Dataset entries: Begin

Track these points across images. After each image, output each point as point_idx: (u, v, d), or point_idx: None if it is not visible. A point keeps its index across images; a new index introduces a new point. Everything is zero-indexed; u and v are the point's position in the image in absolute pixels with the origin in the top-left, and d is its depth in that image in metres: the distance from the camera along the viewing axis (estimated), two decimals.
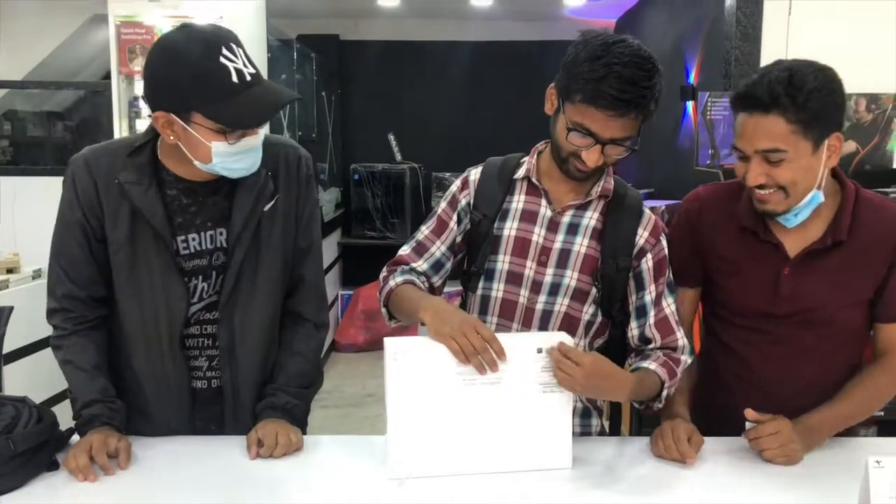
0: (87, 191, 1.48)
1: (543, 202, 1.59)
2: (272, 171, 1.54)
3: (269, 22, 3.89)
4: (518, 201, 1.61)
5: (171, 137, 1.40)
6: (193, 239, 1.51)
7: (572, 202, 1.57)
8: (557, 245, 1.57)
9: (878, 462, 1.06)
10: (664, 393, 1.50)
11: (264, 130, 1.45)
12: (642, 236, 1.57)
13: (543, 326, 1.58)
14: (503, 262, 1.58)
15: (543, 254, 1.57)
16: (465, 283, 1.67)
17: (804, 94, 1.38)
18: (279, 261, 1.57)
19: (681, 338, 1.57)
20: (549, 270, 1.57)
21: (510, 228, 1.59)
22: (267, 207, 1.53)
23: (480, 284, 1.61)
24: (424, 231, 1.65)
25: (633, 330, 1.59)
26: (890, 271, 1.53)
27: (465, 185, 1.64)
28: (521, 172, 1.61)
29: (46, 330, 1.57)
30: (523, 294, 1.58)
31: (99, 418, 1.47)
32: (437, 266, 1.63)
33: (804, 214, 1.50)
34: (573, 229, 1.57)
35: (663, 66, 1.43)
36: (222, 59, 1.32)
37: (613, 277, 1.56)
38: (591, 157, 1.44)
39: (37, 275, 3.35)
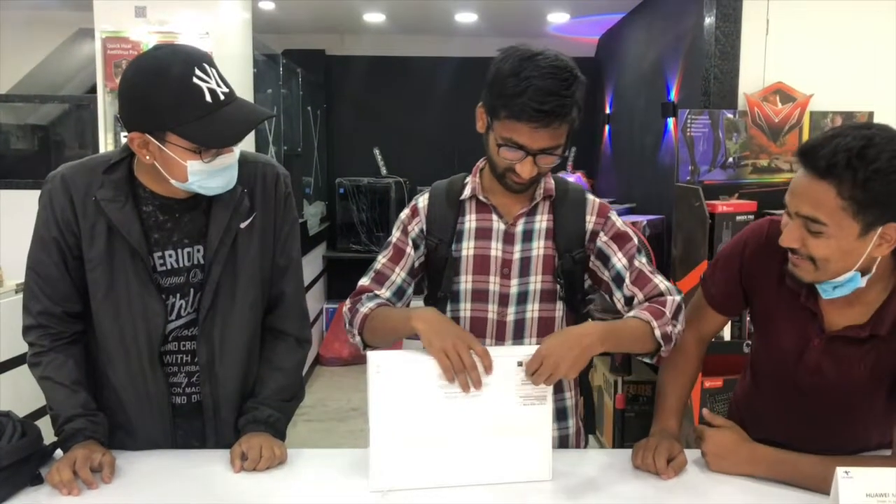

Dataset entries: End

Work item: Print each record exactly as it stands, skipping the pictures.

Solution to the problem:
Track these points across images. After each image, output each point as point_idx: (u, v, d), or point_idx: None if it is not visible. A point keeps its index across images; a new index introduces a new point. Everything is zero-indexed; u and v are the point's position in the image in absolute pixels with the origin in the top-left, and d is its depth in that image in metres: the distance from the camera along the viewing axis (estimated), two decimals.
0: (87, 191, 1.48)
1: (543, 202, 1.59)
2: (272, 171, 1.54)
3: (269, 22, 3.89)
4: (518, 201, 1.61)
5: (171, 137, 1.40)
6: (193, 239, 1.51)
7: (572, 202, 1.57)
8: (557, 245, 1.57)
9: (878, 462, 1.06)
10: (664, 393, 1.50)
11: (264, 130, 1.45)
12: (642, 236, 1.57)
13: (543, 326, 1.58)
14: (503, 262, 1.58)
15: (543, 254, 1.57)
16: (465, 283, 1.67)
17: (804, 94, 1.38)
18: (279, 261, 1.57)
19: (681, 338, 1.57)
20: (549, 270, 1.57)
21: (510, 228, 1.59)
22: (267, 207, 1.53)
23: (480, 284, 1.61)
24: (424, 231, 1.65)
25: (633, 330, 1.59)
26: (890, 271, 1.53)
27: (465, 185, 1.64)
28: (521, 172, 1.61)
29: (46, 330, 1.57)
30: (523, 294, 1.58)
31: (99, 418, 1.47)
32: (437, 266, 1.63)
33: (804, 214, 1.50)
34: (573, 229, 1.57)
35: (663, 66, 1.43)
36: (222, 59, 1.32)
37: (613, 277, 1.56)
38: (591, 157, 1.44)
39: (37, 275, 3.35)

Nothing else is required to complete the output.